Changes coming for the Army's Active Component retention program
February 10, 2012
WASHINGTON -- Over the next few years, the Army will reduce its end strength and shape the force for future requirements. Through a deliberate process, the Army aims to retain those Soldiers determined to be the best and brightest.
"To maintain an All-Volunteer Force of the highest quality Soldiers and achieve directed end-strength, the Army must responsibly balance force shaping across accessions, retention, promotions, and voluntary separations," said Brigadier General Richard P. Mustion, Director of Military Personnel Management, Deputy Chief of Staff of Personnel, Army G-1.
To help the Army get to the desired end strength, it will fundamentally change the Active Component retention program. This will enable and empower brigade-level commanders with the flexibility and agility needed to retain those who meet the needs of the Army.
In March 2012 the reenlistment window opens for Soldiers whose enlistments end in fiscal year 2013. Army Command, Army Service Component Commands and Direct Reporting Units will establish brigade-level reenlistment objectives and as in the past, commanders will be directed to retain a percentage of the eligible population. However, unlike the past, commanders will not exceed this objective.

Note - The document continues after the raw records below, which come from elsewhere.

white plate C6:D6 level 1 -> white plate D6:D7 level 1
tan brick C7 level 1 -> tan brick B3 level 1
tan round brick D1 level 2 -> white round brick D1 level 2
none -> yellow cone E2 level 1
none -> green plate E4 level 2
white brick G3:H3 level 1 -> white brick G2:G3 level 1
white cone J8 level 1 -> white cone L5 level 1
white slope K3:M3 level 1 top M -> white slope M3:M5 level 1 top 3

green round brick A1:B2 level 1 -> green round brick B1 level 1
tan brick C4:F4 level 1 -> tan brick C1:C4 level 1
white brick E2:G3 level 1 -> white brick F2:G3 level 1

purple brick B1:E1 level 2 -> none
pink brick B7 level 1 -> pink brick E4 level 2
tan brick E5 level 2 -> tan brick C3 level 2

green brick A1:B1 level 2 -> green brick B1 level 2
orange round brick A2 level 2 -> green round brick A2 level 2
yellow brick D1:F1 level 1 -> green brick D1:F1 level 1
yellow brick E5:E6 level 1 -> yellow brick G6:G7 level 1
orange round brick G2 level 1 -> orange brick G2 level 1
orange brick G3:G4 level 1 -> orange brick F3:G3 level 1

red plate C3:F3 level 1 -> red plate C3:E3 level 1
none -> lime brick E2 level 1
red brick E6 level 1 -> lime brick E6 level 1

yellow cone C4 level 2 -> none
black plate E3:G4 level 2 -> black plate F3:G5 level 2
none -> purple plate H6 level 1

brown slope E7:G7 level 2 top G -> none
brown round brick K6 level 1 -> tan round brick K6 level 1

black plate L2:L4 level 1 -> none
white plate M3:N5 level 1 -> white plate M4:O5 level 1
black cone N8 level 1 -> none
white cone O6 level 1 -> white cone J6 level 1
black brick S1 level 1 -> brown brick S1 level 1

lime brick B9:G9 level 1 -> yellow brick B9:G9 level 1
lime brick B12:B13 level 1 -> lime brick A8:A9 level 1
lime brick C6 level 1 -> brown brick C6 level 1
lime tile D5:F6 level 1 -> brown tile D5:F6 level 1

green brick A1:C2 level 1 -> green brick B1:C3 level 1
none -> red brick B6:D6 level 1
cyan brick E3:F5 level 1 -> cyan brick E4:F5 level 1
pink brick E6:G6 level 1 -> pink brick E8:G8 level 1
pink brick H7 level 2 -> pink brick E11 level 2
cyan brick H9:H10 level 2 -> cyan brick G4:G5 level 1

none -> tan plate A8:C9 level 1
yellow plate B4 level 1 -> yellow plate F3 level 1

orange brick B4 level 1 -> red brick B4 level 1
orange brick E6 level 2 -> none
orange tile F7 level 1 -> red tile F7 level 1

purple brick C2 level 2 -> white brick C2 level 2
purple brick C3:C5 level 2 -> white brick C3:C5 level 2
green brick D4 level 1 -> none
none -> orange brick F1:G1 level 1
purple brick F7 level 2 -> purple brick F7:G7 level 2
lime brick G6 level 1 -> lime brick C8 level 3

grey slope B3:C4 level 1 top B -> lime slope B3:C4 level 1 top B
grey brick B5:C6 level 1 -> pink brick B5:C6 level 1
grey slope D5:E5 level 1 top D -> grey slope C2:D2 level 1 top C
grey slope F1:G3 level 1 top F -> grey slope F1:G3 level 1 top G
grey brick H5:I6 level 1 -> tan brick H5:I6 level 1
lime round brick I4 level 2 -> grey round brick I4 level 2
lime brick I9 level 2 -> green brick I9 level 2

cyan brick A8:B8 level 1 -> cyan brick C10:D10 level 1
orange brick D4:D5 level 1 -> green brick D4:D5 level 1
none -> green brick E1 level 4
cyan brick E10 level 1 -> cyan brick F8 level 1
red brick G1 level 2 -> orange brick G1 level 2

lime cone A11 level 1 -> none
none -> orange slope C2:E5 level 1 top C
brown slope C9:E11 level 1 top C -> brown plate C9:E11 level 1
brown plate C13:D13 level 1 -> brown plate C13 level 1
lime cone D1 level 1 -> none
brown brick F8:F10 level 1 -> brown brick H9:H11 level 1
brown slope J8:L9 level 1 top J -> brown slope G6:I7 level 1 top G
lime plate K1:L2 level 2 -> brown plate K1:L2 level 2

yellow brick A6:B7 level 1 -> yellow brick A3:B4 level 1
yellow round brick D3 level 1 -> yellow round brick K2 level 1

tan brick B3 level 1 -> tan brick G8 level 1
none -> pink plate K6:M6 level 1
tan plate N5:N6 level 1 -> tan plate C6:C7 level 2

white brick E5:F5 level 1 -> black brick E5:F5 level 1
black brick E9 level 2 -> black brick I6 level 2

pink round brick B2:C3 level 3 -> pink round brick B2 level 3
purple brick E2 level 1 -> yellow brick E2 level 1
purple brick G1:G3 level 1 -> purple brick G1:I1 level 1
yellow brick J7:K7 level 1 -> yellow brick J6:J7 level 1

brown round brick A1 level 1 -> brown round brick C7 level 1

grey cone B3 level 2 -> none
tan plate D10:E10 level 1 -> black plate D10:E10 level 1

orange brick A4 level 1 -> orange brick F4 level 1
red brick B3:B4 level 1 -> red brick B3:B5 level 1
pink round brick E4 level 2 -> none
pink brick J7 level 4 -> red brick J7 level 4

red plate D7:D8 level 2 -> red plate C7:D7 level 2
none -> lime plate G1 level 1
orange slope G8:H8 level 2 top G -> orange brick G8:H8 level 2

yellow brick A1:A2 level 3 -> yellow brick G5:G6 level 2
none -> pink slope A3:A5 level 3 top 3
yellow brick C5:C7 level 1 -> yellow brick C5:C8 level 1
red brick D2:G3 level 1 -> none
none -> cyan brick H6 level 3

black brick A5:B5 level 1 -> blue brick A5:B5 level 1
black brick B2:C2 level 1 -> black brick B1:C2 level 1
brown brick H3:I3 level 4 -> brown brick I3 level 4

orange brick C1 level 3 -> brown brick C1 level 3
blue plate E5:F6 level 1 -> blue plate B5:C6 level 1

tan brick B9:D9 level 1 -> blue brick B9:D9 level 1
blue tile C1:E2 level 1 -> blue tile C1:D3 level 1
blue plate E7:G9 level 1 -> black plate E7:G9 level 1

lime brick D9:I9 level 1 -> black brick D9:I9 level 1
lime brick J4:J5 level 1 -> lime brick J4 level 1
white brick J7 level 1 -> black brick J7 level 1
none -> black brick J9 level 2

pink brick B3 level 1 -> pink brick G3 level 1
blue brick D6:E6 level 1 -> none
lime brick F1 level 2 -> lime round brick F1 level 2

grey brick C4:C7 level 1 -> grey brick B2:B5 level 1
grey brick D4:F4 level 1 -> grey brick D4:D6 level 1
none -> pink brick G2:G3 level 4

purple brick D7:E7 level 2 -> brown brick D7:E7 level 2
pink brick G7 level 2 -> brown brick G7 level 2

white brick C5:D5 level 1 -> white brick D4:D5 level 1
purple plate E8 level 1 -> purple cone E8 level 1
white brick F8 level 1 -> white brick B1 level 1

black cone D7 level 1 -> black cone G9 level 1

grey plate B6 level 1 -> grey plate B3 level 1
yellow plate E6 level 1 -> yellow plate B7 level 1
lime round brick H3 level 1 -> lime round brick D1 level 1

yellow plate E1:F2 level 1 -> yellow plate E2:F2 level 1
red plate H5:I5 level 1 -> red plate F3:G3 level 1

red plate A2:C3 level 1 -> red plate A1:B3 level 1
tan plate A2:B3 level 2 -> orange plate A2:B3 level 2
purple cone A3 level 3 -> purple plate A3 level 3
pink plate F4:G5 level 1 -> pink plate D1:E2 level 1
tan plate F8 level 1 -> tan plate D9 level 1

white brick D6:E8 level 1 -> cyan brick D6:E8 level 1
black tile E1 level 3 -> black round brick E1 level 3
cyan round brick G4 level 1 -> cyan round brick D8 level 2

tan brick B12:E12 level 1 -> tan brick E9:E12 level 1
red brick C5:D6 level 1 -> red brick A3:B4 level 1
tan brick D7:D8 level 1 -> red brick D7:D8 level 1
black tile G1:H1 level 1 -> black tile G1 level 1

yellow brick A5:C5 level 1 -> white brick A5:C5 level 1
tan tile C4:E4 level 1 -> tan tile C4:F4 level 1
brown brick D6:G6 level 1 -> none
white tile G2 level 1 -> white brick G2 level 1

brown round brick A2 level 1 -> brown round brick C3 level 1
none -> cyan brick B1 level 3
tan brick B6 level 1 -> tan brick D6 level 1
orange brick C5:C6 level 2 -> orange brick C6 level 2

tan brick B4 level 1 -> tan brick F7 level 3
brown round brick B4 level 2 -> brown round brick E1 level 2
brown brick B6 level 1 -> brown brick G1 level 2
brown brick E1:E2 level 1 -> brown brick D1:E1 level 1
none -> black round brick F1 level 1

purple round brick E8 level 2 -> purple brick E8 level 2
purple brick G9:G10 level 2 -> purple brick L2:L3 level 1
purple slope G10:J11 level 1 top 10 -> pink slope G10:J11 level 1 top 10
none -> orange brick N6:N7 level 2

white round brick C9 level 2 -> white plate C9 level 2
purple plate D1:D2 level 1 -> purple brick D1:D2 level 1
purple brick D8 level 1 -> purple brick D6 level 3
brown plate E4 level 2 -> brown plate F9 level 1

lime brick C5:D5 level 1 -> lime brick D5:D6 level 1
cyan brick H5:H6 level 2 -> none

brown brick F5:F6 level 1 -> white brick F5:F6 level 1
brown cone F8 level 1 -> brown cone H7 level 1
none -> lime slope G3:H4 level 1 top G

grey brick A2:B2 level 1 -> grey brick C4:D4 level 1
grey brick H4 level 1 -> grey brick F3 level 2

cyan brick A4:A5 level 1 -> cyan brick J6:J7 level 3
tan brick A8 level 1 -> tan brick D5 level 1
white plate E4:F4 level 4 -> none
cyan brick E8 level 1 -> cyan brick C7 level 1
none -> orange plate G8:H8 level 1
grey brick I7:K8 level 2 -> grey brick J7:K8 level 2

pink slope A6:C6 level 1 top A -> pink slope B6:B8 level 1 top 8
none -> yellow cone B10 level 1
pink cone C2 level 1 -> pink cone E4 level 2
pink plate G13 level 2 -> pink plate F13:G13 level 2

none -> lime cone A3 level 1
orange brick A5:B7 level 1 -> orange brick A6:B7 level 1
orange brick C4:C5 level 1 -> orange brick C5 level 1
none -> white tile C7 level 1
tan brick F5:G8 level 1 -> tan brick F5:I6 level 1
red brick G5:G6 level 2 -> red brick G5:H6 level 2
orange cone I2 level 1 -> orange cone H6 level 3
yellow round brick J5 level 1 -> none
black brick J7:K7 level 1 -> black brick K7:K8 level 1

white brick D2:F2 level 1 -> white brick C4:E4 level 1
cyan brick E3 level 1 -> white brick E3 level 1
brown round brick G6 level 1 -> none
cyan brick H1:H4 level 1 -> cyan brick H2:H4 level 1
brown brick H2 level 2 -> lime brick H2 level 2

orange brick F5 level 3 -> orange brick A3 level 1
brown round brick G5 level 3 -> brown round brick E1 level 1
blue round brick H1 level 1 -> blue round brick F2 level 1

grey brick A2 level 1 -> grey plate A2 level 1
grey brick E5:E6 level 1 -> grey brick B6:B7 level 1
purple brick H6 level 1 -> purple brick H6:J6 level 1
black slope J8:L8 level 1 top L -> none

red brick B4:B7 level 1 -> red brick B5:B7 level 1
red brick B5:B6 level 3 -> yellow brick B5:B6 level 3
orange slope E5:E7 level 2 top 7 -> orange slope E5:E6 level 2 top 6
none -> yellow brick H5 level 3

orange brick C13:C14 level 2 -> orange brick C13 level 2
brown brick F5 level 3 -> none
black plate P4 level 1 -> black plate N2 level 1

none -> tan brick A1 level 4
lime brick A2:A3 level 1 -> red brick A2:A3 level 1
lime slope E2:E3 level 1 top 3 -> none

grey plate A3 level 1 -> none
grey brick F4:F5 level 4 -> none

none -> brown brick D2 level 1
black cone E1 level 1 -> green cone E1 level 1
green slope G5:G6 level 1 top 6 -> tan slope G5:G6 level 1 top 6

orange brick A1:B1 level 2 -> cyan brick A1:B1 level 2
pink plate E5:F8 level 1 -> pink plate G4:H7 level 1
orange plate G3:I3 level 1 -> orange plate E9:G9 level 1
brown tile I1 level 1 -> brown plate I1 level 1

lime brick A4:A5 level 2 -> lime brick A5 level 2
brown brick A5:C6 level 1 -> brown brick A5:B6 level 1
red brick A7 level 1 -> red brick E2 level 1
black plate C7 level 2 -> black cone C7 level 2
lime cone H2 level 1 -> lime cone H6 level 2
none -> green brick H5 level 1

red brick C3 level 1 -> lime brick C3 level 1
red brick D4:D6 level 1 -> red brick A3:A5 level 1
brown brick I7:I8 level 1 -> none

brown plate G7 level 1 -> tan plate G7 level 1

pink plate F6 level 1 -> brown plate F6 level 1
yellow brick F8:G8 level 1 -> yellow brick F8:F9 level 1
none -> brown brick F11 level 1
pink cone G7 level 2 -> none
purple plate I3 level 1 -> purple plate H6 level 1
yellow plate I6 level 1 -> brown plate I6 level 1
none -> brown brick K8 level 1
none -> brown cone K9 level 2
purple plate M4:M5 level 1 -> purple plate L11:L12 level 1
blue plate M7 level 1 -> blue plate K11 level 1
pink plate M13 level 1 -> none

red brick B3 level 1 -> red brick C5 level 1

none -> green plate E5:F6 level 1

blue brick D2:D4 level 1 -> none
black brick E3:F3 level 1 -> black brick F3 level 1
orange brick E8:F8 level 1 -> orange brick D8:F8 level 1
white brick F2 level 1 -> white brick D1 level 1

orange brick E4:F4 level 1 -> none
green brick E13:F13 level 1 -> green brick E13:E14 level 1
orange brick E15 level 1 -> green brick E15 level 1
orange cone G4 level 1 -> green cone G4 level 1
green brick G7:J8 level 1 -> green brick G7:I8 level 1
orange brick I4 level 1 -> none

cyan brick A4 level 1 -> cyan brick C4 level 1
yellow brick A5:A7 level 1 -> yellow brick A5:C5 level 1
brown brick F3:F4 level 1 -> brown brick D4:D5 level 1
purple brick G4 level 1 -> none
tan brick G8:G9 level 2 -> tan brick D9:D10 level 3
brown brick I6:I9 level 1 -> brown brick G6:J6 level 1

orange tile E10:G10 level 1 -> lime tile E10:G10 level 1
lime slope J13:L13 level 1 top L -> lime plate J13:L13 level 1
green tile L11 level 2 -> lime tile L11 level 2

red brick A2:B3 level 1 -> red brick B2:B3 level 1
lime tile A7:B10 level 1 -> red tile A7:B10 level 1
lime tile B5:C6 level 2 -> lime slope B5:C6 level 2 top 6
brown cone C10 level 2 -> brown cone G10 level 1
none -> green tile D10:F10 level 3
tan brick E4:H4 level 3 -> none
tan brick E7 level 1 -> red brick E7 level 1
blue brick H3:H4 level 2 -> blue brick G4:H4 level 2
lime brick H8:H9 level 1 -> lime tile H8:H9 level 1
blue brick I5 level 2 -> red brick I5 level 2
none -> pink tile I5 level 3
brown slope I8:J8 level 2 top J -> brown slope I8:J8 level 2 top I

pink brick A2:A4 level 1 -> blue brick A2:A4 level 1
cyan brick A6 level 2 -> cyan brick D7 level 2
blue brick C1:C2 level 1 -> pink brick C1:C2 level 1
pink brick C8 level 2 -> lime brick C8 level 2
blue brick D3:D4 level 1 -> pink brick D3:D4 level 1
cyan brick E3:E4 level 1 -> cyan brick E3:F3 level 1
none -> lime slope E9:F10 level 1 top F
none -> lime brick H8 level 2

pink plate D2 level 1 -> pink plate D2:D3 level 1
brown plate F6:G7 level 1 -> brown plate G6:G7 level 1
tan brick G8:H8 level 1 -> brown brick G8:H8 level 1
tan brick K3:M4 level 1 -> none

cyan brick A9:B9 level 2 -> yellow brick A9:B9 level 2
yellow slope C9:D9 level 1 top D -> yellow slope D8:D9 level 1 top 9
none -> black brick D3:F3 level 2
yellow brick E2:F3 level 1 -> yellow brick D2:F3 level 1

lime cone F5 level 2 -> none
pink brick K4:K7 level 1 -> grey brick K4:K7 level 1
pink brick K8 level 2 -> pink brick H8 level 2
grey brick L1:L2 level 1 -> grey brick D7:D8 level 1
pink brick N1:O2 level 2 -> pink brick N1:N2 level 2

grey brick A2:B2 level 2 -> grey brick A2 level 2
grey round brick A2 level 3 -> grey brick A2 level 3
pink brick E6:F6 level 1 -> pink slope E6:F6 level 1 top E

Commanders will receive specific implementation guidance from the Army G1, addressing Soldiers in over-strength, balanced and shortage Military Occupational Skills specialties. In addition, guidance will instruct commanders to use the "Whole Soldier" concept when determining their best. This determination includes attributes, competencies, leadership potential, adherence to standards, duty performance, and evaluations that demonstrate ability to serve in any MOS.
Under this guidance, some Soldiers will be required to reclassify from over-strength career fields to under-strength, or balanced ones, to meet Army requirements. It is imperative that commanders and command sergeants majors ensure Soldiers receive performance counseling, as this will be one of the key tools of determining retention.
Tough decisions are ahead, said Mustion. Commanders must carefully assess their Soldiers and ensure their best Soldiers are retained to meet the needs of our Army. To be successful, leaders at all levels must be personally involved in the retention program.